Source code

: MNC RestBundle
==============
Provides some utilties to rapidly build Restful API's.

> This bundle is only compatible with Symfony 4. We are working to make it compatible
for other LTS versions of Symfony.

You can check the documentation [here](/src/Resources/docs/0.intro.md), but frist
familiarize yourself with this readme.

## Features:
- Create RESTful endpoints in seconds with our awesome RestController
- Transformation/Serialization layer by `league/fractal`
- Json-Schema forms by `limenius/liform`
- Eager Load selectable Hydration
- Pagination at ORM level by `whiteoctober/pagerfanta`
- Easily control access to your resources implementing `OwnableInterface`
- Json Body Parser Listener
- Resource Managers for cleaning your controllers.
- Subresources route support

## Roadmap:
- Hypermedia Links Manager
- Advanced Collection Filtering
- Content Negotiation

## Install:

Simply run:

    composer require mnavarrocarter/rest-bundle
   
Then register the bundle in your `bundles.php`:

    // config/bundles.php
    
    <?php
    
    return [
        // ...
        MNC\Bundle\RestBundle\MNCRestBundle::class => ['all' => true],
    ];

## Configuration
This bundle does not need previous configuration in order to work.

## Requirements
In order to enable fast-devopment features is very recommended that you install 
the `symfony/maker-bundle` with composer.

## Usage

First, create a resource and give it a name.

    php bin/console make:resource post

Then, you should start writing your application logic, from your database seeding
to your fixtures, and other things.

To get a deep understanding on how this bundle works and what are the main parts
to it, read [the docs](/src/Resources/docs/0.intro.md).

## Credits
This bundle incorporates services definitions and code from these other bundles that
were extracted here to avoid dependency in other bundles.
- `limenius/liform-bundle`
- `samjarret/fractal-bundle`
# # # # # # #
= EXERCISE DESCRIPTION =
Copy only this part of the entries above: the line with "You can check", the line with "- Json Body Parser Listener", and the lines between, all exactly as written.

= FINISHED EXERCISE =
You can check the documentation [here](/src/Resources/docs/0.intro.md), but frist
familiarize yourself with this readme.

## Features:
- Create RESTful endpoints in seconds with our awesome RestController
- Transformation/Serialization layer by `league/fractal`
- Json-Schema forms by `limenius/liform`
- Eager Load selectable Hydration
- Pagination at ORM level by `whiteoctober/pagerfanta`
- Easily control access to your resources implementing `OwnableInterface`
- Json Body Parser Listener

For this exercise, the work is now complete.